Stored items from a collection:
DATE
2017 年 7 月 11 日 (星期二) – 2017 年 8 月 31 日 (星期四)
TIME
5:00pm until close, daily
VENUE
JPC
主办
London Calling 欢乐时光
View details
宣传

Assignment:
Each line from the one that contains "5:00pm until close, daily" through the end of the records must be repeated exactly. No other line belongs in the answer.

Answer below:
5:00pm until close, daily
VENUE
JPC
主办
London Calling 欢乐时光
View details
宣传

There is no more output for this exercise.